El cáncer de la orofaringe es una enfermedad en la cual se
encuentran células cancerosas en los tejidos de la orofaringe. La orofaringe es la parte media de
la garganta (también llamada la faringe). La faringe es un tubo hueco de cerca
de 5 pulgadas de largo que comienza detrás de la nariz y baja al cuello para formar
parte del esófago (el tubo que va al estómago). El aire y los alimentos pasan
por la faringe en su camino hacia la tráquea o el esófago. La orofaringe incluye la base de la lengua, las amígdalas, el paladar blando (la parte posterior de la boca) y las paredes de la faringe.
El cáncer de la orofaringe generalmente comienza en las células que revisten la
orofaringe. (Para mayor información sobre un cáncer que comenzó en las células
linfáticas de la orofaringe, consultar el sumario del PDQ sobre el
Tratamiento del Linfoma no Hodgkin en adultos o el Tratamiento del Linfoma no Hodgkin infantil.)
Si una persona tiene dolor de garganta que no desaparece, dificultad para tragar, pérdida de peso, un bulto en la parte posterior de la boca o la garganta, un cambio de voz o
dolor de oído, debe de consultar con un médico.

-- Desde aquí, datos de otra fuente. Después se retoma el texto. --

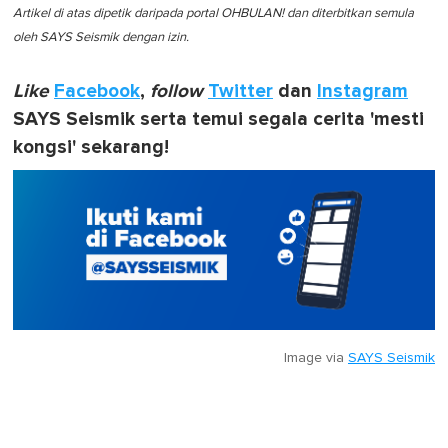
Artikel di atas dipetik daripada portal OHBULAN! dan diterbitkan semula
oleh SAYS Seismik dengan izin.
Like
Facebook
,
follow
Twitter
dan
Instagram
SAYS Seismik serta temui segala cerita 'mesti
kongsi' sekarang!
Image via
SAYS Seismik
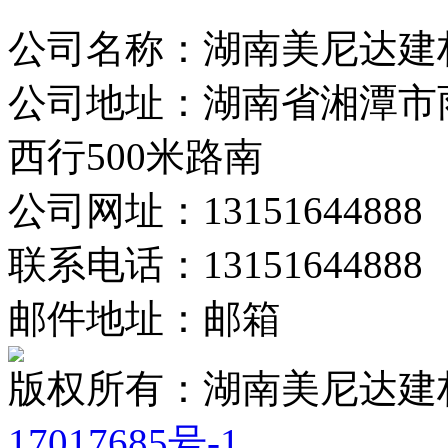
公司名称：湖南美尼达建
公司地址：湖南省湘潭市
西行500米路南
公司网址：13151644888
联系电话：13151644888
邮件地址：邮箱
版权所有：湖南美尼达
17017685号-1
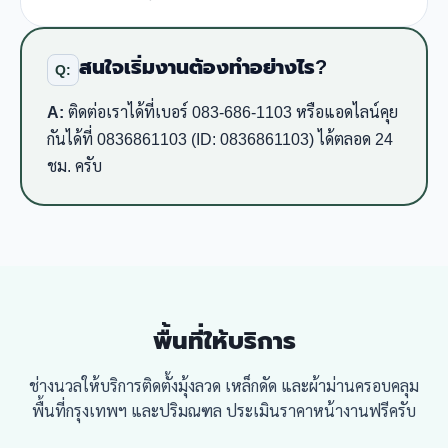
สนใจเริ่มงานต้องทำอย่างไร?
Q:
A:
ติดต่อเราได้ที่เบอร์ 083-686-1103 หรือแอดไลน์คุย
กันได้ที่ 0836861103 (ID: 0836861103) ได้ตลอด 24
ชม. ครับ
พื้นที่ให้บริการ
ช่างนวลให้บริการติดตั้งมุ้งลวด เหล็กดัด และผ้าม่านครอบคลุม
พื้นที่กรุงเทพฯ และปริมณฑล ประเมินราคาหน้างานฟรีครับ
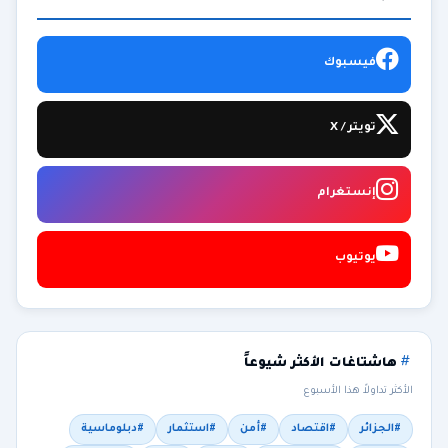
فيسبوك
تويتر / X
إنستغرام
يوتيوب
هاشتاغات الأكثر شيوعاً
الأكثر تداولاً هذا الأسبوع
#الجزائر
#اقتصاد
#أمن
#استثمار
#دبلوماسية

Si hay síntomas, el médico examinará la garganta empleando un espejo y luces. El
médico también palpará la garganta en busca de bultos. Si se encuentra
tejido que no es normal, el médico tendrá que cortar un pedazo pequeño para
observarlo bajo un microscopio y ver si hay células cancerosas.
Este procedimiento se llama biopsia.
Las posibilidades de recuperación (pronóstico) dependen de la ubicación del
cáncer en la garganta, si el cáncer se encuentra sólo en la garganta o si se
ha diseminado a otros tejidos (el estadio), y del estado general de salud del
paciente. Después del tratamiento se deberá ver al médico regularmente debido a
que existe una posibilidad de contraer un segundo cáncer primario en la cabeza o la región del
cuello. Fumar y consumir bebidas alcohólicas después del tratamiento aumentan la posibilidad de contraer un segundo cáncer primario.